Are Australian cats being provided their fair share of toilets?

Cats are the second most common pet in Australia with 29 percent of households owning a pet. But with increasingly more cats living inside, what do cat owners need to consider to ensure they are happy and healthy?

Dr Andrea Harvey, from the University of Technology Sydney and International Society of Feline Medicine, will be answering this question at the Australian Veterinary Association (AVA) Annual Conference in Brisbane.

According to Dr Harvey, legislation is leaning towards compulsory confinement of pet cats to reduce predation of wildlife and the nuisance behaviour of stray cats.

“There are also additional benefits in terms of the health and safety of pet cats such as reducing the risk of road accidents, snake bites, tick paralysis and transmission of infectious diseases. However, if the environmental, behavioural and nutritional needs of cats are not met within a contained environment, significant welfare compromises can occur,” she said.

To find out more, Dr Harvey and Masters student, Dr Gabrielle Lawson (University of Edinburgh and The Cat Clinic Hobart) conducted an online survey of 12,010 cat owners in Australia, questioning them on lifestyle factors including feeding, toileting, and environmental enrichment.

“With close to half of the respondents being multi-cat households, the most significant deficiency we identified was an inadequate provision of toileting facilities and insufficient cleaning of litter trays.

“On top of this, the incidence of urinary tract problems was found to be significantly higher in multi-cat households, those with low numbers of litter trays, less frequent cleaning of the trays of faeces and the use of crystal type litter,” she said.

Dr Harvey says these findings are very significant given that urinary tract disorders are a common cause of illness and mortality in cats and that elimination outside the litter tray has been identified by the RSPCA as a reason for people to relinquish their cats.

“Improvement in the provision and management of toileting facilities has the potential to enormously improve the health and welfare of millions of Australian pet cats.

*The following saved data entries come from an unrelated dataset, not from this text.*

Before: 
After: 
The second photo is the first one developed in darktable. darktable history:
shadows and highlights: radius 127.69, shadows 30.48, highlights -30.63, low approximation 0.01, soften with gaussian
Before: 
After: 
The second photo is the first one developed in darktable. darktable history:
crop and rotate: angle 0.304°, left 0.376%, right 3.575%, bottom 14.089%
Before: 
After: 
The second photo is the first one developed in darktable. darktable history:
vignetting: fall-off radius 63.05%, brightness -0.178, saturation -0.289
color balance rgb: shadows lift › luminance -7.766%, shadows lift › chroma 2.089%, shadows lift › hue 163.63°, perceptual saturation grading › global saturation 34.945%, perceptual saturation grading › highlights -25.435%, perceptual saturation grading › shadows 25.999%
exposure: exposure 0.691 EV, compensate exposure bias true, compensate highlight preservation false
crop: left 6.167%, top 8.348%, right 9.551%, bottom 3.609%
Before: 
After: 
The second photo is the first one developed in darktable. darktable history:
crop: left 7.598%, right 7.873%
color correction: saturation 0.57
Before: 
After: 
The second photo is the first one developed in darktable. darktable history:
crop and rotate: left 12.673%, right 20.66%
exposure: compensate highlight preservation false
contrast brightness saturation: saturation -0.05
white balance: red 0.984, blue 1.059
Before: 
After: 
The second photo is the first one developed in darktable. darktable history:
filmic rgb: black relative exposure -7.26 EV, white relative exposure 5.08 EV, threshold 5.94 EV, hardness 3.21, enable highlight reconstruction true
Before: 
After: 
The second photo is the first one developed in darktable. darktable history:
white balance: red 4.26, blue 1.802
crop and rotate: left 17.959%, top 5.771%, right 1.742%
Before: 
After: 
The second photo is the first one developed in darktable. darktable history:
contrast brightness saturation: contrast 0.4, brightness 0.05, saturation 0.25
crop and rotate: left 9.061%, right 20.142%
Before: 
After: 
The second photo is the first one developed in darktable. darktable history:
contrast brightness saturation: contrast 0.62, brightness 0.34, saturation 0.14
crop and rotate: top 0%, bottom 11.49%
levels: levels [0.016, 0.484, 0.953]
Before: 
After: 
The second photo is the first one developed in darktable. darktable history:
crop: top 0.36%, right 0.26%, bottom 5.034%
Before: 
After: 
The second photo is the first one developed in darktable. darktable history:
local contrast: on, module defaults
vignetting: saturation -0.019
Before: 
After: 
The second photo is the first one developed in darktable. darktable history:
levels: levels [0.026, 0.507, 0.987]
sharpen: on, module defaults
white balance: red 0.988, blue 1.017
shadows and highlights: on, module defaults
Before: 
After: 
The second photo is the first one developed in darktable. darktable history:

“The good news is that the results of the survey reveal that cat owners are more likely to seek advice from a veterinarian than any other source so are therefore in a good position to make improvements to the welfare of pet cats,” she said.

AVA President, Dr Paula Parker, said that cats make great pets and play an important role in the health and well-being of the community. It’s important for cat owners to properly care for their pets and providing appropriate environmental enrichment for contained cats is a critical part of that.

“Benefits of cat ownership can include companionship, health and social improvements and assistance for people with special needs.

“It is essential that the physical, social and welfare requirements of cats are considered before they are acquired, not just the needs and wants of the owners. This commitment and duty of care remain throughout the life of the animal.”